Куколка рядом смолкла и непонимающе смотрела на него. Он заметил ее и сказал:
— Извини, это не к тебе. Какая-то ерунда лезет в голову. — Встал и, взяв воткнутые в снег лыжи, бросил их под ноги, защелкнул замки креплений и выпрямился. Лыжи сами пошли вниз, а он поправил темляки лыжных палок и стоял в рост, безразличный к нарастающей скорости, и только когда скорость возросла до той, при которой бездействие стало опасно для жизни, резким движением ног кинул в борьбу свое тело. Пошел между огромных бугров, то взлетая над ними, то падая с них, словно стремился во что бы то ни стало разбить, разметать по ним свое нелепое видение… Оставленная им куколка смотрела ему вслед с выражением раздражения и досады. А когда он совсем скрылся из виду, она ударила ручкой о снег и пошла в кафе «Ай», где пели барды и то и дело появлялись всякие знаменитости.
И чем выше поднимался Виктор Савелов в гору (в прямом и переносном смысле этого слова), отыскивая все более высокие и более сверкающие вершины, тем чаще он видел за ними гору своего детства. Странное она заняла в его душе место. От нее исходило не то чтобы осуждение его жизни, нет — она не была его укоризной и, в общем-то, не мешала ему жить и делать, как он хотел. Но она как бы знала про какую-то другую его жизнь, более ясную, более светлую и необходимую ему, знала и звала, как бы показывая временами циферблат часов и постукивая по нему пальцем: «Смотри: время идет!..»

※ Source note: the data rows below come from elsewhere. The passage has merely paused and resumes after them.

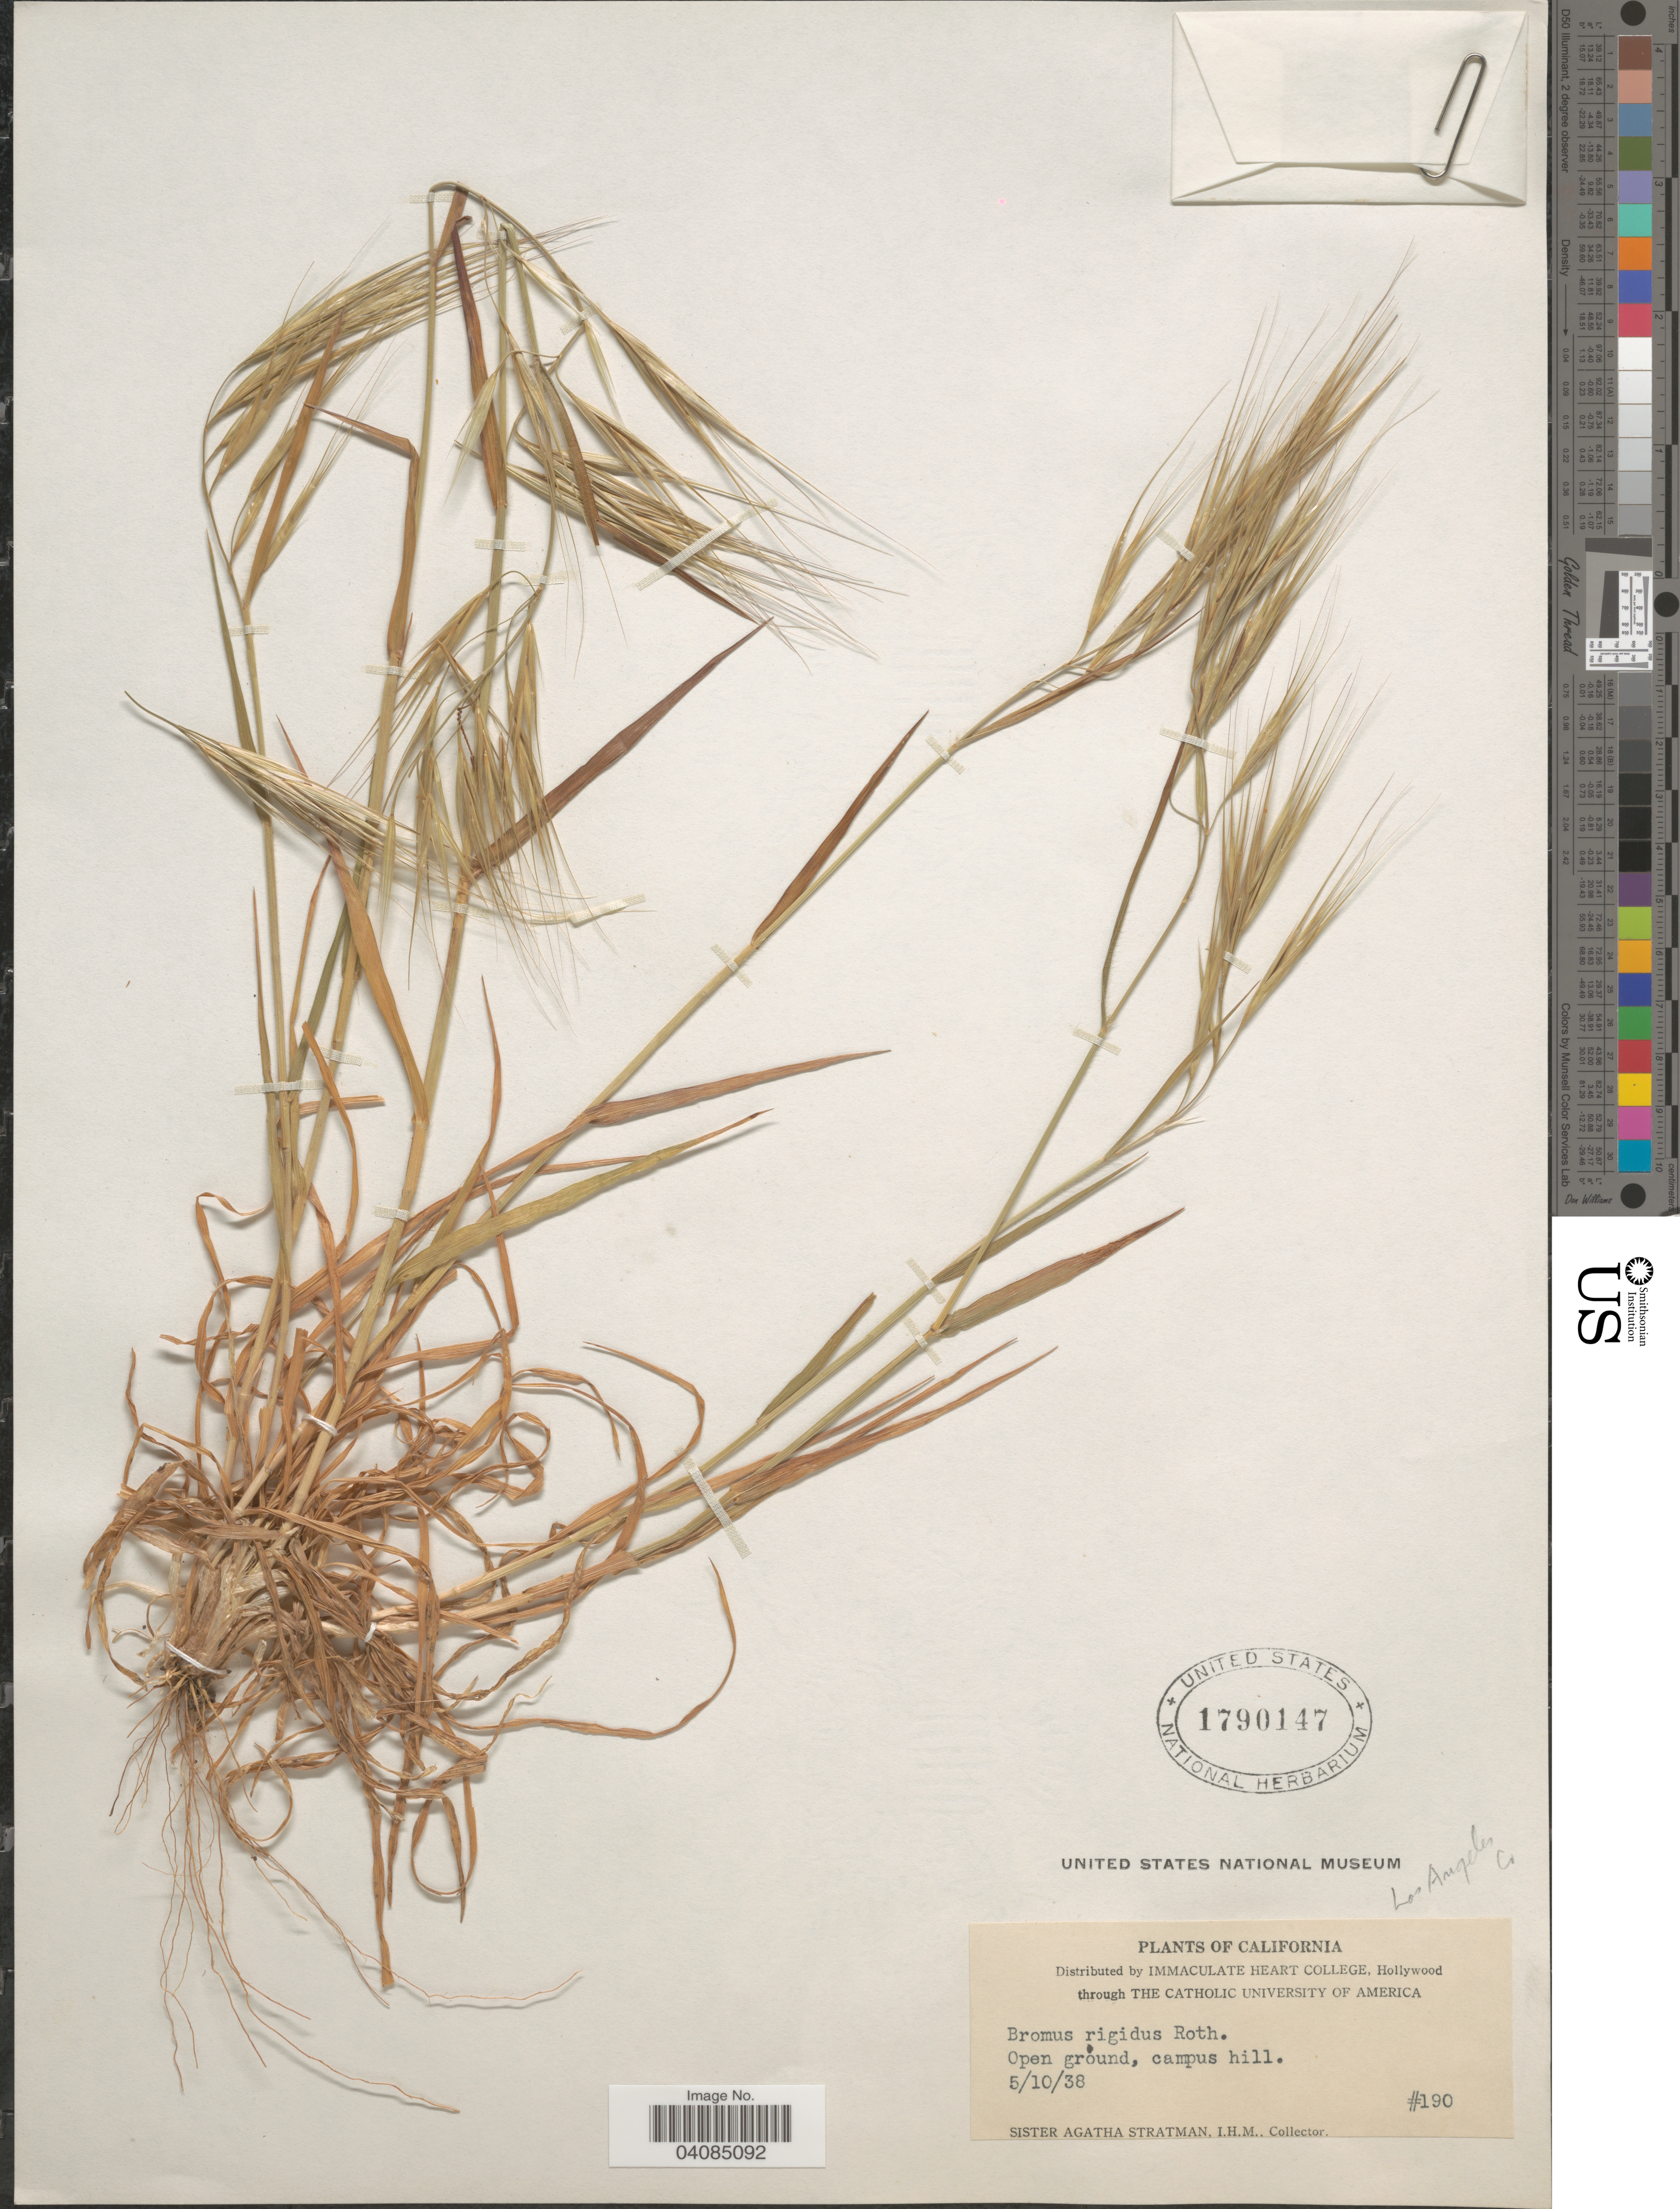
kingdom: Plantae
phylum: Tracheophyta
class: Liliopsida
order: Poales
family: Poaceae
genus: Bromus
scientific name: Bromus rigidus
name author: Roth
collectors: A. Stratman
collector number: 190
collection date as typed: Transcribed d/m/y: 10/5/38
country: United States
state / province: California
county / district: Los Angeles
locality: Open ground, campus hill. Los Angeles Co.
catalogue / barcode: US 1790147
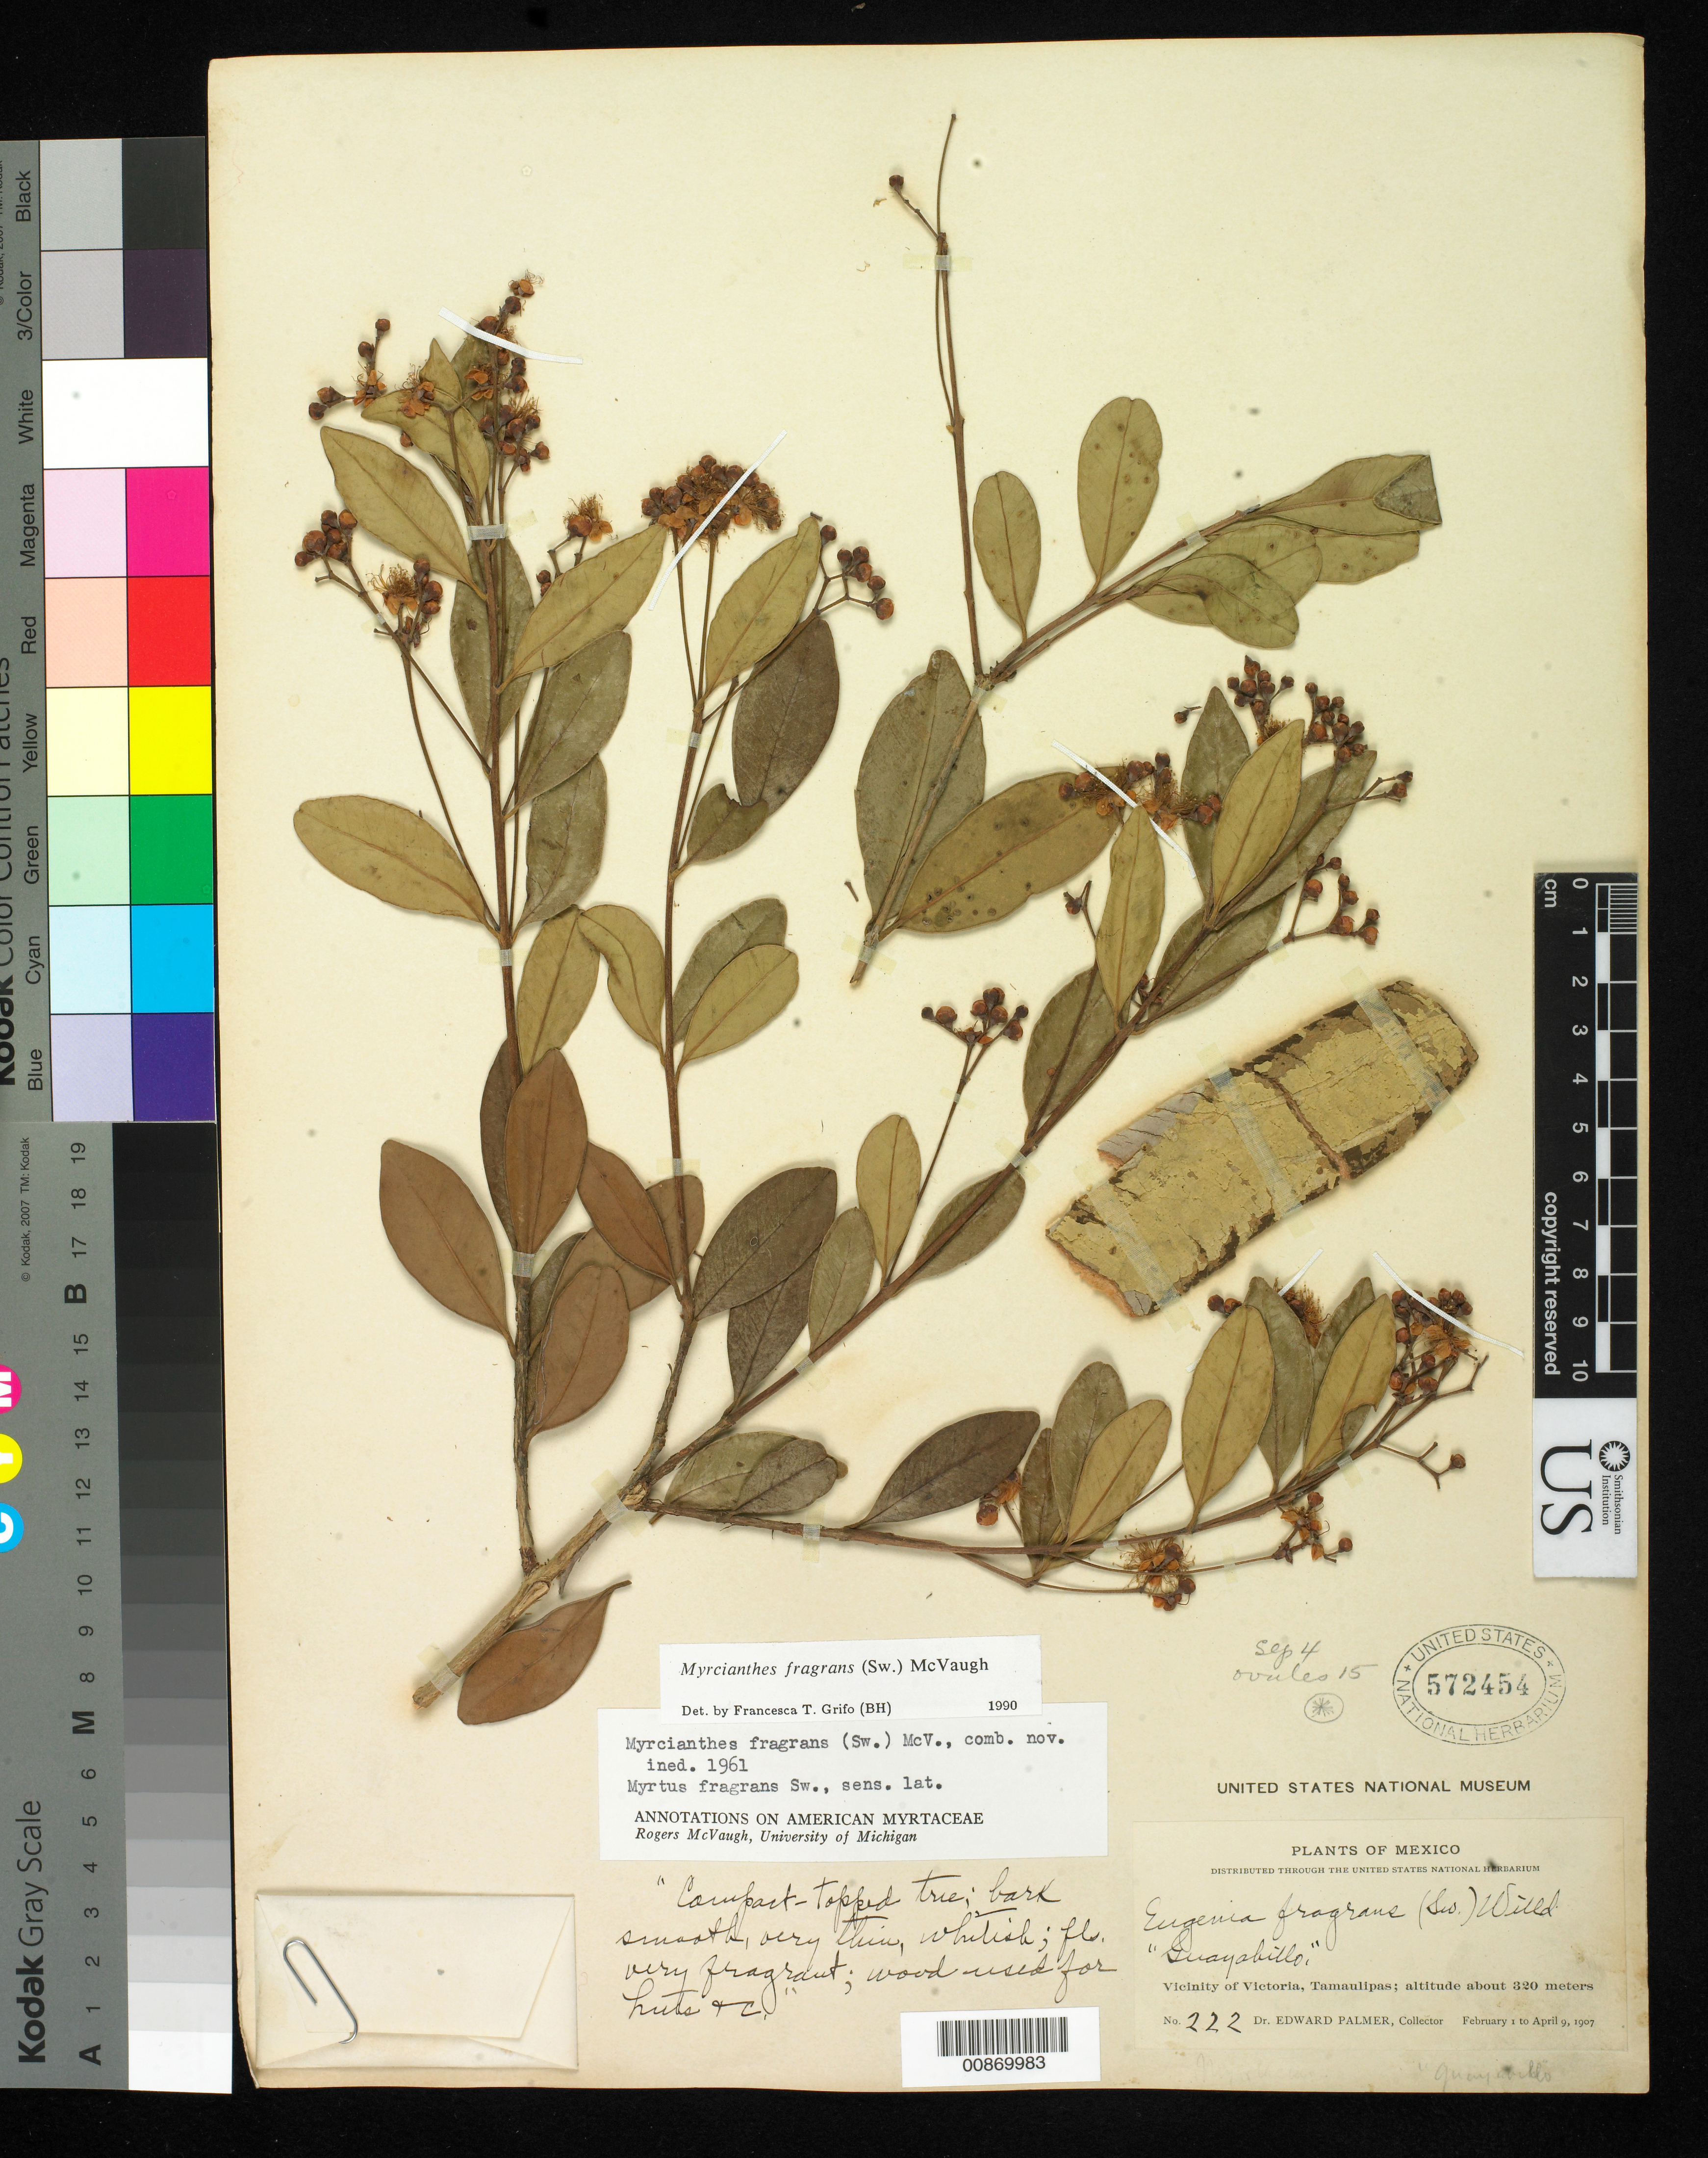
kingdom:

Да, время идет. Савелов уже ощущал этот его неумолимый безвозвратный ход — морщины на лице, начавшую пробиваться седину. Эти физические признаки, оставляемые на нем временем, вначале сильно огорчали его, ему становилось грустно, даже страшно. Но все стареют и умирают. Никто этого не обошел и не обойдет. И Савелов смирился с физическим разрушением, стараясь реже отыскивать его на лице. Но с появлением горы Змеиной Савелов почувствовал неумолимый ход времени как-то по-другому: неумолимое время коснулось «смысла...». И если, глядя на свою седину, Савелов мог сказать: «Ну что ж, стареют все», то по отношению к «смыслу» у него не было такой спасительной, общей со всеми обреченности, потому что смысл жизни был у всех людей разный. Какой смысл более всего нужен ему — Савелову? Конечно, смерть уравняет всё. Но смерть — это ведь только мгновение, а все остальное — жизнь. И до, и после… И каждый привносит в эту безграничную жизнь что-то. И это, им привнесенное, остается в ней навсегда. Проходят века. Меняются поколения. Исчезает имя и память о человеке, а привнесенное им остается, сопутствуя добру или злу, красоте или безобразию. Что же привнесет в эту безграничную жизнь он, Виктор Савелов? Что оставит после себя?.. Какой след?..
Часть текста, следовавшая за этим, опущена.